I have a pre-deploy script (PreDeploy.ps1) from which I initialise a variable as such:
$hostName = "www.mysite.com"
I’d like to be able to use this from the deployment step, e.g. to set the IIS host name or the custom deployment directory. However, if I use #{hostName} as the value (see screenshot) no substitution seems to occur.
Is this possible?
We master all environment configuration values centrally, in source control. I have a script to transform this into a Poweshell script with a series of variable assignments as a part of the build process. It would be great to be able to use that rather than to manually manage the variables/variable sets within Octopus.
Thanks for reaching out! This blog post shows how to create a variable from a Powershell script, and how to use it on other steps.
The catch here is that the variables will be available once the step where you created them has finished. So if you want to use a variable you created from Powershell on your deployment step, you’re gonna have to do something like this:
Powershell step - On this step you’ll import the contents from source control, and then create the variables using Set-OctopusVariable as shown on the link above
NuGet package deploy step - On this step you’ll use the variables created on the Powershell step as shown on the link.
Variables created using Set-OctopusVariable are evaluated at the end of the step where they were created. Only after they were evaluated they become available.

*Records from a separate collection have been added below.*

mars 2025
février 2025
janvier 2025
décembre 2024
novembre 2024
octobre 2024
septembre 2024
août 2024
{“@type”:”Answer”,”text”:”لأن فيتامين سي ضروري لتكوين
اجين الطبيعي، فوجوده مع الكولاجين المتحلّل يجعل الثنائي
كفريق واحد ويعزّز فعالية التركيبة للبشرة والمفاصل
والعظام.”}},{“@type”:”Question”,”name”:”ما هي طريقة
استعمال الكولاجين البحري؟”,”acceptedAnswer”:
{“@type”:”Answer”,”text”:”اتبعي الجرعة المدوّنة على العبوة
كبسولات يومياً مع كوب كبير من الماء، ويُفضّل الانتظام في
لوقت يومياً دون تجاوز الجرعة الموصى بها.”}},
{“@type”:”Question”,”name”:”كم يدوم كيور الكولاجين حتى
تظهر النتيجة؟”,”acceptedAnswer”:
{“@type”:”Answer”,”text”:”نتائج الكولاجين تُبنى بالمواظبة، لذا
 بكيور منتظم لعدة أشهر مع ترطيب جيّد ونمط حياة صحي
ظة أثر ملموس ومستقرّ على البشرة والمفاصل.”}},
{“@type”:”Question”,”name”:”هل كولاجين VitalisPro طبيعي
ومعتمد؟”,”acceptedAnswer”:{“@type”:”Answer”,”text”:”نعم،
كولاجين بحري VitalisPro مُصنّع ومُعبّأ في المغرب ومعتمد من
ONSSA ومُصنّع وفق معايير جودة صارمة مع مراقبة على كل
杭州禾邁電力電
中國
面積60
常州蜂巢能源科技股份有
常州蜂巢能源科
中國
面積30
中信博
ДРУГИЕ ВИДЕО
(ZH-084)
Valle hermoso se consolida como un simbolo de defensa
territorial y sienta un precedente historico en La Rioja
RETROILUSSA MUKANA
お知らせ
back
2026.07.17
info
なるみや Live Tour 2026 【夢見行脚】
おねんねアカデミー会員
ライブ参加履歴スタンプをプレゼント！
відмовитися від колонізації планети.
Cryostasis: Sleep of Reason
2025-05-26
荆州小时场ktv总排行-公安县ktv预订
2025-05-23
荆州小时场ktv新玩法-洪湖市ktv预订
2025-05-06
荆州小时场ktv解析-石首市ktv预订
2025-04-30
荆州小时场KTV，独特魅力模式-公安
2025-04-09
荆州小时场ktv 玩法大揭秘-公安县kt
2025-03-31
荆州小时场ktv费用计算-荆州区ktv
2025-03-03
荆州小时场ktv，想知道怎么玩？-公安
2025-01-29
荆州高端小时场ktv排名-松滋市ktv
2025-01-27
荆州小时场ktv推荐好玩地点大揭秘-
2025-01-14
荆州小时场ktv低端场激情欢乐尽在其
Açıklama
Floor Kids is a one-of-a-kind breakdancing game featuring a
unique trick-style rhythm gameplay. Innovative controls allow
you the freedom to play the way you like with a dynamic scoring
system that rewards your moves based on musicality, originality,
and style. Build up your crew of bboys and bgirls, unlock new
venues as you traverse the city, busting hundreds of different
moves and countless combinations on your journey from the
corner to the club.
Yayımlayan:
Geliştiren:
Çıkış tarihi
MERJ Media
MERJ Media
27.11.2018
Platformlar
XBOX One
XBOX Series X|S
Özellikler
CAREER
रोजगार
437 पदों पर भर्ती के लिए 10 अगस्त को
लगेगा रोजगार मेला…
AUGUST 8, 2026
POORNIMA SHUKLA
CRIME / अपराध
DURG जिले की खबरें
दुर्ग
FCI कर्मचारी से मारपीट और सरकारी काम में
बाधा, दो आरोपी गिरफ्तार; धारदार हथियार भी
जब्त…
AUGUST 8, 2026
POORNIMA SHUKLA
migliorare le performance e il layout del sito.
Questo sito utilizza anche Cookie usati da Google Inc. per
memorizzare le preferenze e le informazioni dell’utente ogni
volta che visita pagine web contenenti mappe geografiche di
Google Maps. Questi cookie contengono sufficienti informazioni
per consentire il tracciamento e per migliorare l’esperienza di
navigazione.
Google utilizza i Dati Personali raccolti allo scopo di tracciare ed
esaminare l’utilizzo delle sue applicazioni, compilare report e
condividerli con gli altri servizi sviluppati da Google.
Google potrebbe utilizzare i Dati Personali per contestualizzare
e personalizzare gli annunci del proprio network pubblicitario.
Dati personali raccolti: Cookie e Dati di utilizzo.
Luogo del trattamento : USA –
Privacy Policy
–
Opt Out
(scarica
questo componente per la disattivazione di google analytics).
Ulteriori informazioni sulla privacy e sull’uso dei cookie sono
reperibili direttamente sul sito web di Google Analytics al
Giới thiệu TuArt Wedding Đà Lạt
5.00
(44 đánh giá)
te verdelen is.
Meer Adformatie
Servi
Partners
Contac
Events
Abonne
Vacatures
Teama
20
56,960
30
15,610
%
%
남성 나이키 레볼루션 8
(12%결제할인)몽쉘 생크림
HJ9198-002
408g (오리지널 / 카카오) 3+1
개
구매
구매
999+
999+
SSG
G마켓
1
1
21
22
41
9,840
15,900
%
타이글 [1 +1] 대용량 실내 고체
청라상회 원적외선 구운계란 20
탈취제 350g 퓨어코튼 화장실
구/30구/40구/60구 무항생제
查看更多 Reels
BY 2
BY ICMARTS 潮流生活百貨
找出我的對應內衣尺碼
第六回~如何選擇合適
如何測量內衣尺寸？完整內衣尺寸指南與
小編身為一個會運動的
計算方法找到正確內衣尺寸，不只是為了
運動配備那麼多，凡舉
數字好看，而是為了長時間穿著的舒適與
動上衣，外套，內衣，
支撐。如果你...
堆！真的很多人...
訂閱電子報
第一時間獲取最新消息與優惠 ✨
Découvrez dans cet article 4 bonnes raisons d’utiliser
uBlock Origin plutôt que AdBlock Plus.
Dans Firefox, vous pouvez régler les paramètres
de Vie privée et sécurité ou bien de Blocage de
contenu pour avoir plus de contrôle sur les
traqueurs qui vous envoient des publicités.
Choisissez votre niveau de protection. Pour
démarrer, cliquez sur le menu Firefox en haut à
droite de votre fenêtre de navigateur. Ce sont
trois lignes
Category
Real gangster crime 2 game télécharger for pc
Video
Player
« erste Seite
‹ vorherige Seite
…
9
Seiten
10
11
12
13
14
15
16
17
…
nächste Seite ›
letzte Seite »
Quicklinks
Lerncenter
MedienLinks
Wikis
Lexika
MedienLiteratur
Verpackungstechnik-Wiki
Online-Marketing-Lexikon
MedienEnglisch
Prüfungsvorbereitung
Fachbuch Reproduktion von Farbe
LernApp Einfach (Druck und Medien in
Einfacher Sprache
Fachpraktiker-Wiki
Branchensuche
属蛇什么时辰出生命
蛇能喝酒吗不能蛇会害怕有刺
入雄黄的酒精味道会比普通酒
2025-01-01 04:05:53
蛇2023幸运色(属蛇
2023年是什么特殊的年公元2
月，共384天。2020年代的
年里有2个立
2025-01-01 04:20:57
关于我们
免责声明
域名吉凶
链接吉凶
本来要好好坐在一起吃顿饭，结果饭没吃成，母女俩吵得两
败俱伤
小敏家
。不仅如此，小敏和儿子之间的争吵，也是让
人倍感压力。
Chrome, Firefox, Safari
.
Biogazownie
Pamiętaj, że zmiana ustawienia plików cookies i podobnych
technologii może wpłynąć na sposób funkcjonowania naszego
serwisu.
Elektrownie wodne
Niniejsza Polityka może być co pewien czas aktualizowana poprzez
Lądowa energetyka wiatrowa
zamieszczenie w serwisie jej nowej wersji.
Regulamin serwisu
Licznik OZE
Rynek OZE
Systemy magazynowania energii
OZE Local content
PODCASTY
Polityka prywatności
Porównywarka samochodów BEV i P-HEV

Our recommendation regarding deployment paths is to use a dynamic one that is created based on values of the current deployment. The default deployment path does exactly that, creating a final path that looks a bit like C:\Octopus\Applications\[Environment]\[Package name]\[Package Version]. You can later on use the variable OctopusOriginalPackageDirectoryPath (that will hold the full path) to re-map your websites/services to the path where you deployed the package. This way you practically don’t have to do anything on your end regarding the path, as Octopus will take care of it.
If you need to use a hardcoded path (like you were using on your package) no matter what, I’d recommend you to store it on an Octopus variable instead of inside in the NuGet package.
We would like to derive the deployment path based on variables set during
the deployment step (because the variables are set inside the nuget
package, which is created dynamically by our build process; and we can’t
access the nuget package before the deployment step runs).
I think what you are saying is that this isn’t possible currently. We’ll
use the default path in the meantime.
Correct, its not possible to use the variables on the same step where where they were created.
Are you starting the deployment right from the build server by any chance? if that is the case you could trigger the deployment using octo.exe and pass a prompt variable value using --variable. Then during the deployment you would use this variable for the deployment path.
Since the call to octo.exe would happen during the build, you’d have all the values to build the deployment path string available and you wont have to insert them into a file on the package.